Ich bohrte meine Hände tiefer in die Jackentaschen. Nach dem Funkgespräch mit Chris, dem Hundegebell und der Aufregung mit den Elchen kam mir der Wald so still vor, als hielte er den Atem an. Eine leichte Brise trug den intensiven Nadelbaumgeruch einer Tannengruppe zu mir herüber. Nichts schien sich in dieser Einsamkeit zu bewegen, außer mir und den Hunden. Plötzlich schweiften alle vier vom Pfad ins Gebüsch ab, ließen kleine Wolken Neuschnee von den Weidensträuchern stieben.

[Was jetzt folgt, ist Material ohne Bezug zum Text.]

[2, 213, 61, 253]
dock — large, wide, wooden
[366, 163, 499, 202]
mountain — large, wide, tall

Erregt bebten die Hundenasen über eine frische Spur im Schnee. Am Rande unseres Pfades fand ich einen unversehrten Abdruck, der allerdings von keinem Elch herrührte. Eine ovale Mulde in Handgröße war in den Schnee gepresst: Ein Bär! Ähnlich wie ein breit ausgetretener, menschlicher Fuß sah die Fährte aus, mit einem kleinen Gestirn von fünf Krallen gekrönt. Sogar die Falten der Fußsohle waren zart im Schnee abgezeichnet. Ich legte meine Hand in den Abdruck der nicht viel größeren Pranke. In weiten Schlenkern verlor sich die Spur im Wald. Nur das Hecheln der Hunde zerschnitt die Stille.


Bärenspur im Schnee

„Ein Schwarzbär“, sagte ich leise und fühlte mich beschenkt – es war doch nicht so einsam. Erst die Elche, und nun war ein Bär in der Nachbarschaft. „Na, dann lasst uns mal sehen, wo er hingelaufen ist. Bei Fuß. Fuß!“

Ich wischte meine schneefeuchte Hand an der Fleecehose ab und begann mit den Hunden der Bärenfährte zu folgen. Die knorrigen Äste der Fichten ließen immer wieder einen Teil ihrer kalten Ladung in meinen Jackenkragen fallen, als ich mich unter ihnen hindurchwand. Über umgestürzte Bäume war auch der Bär geklettert: Die Schleifspur seines Hinterteils zog sich zwischen den Tatzenabdrücken über ein paar besonders dicke, quer liegende Stämme. In dem zunehmend moorigen Gelände lehnten die verkümmerten Fichten trunken aneinander, die schwärzlichen Pfützen darunter waren mit hauchdünnem Eis versiegelt. Fahlgelbes Sumpfgras ragte elegant aus dem Schnee und strich gegen meine Beine.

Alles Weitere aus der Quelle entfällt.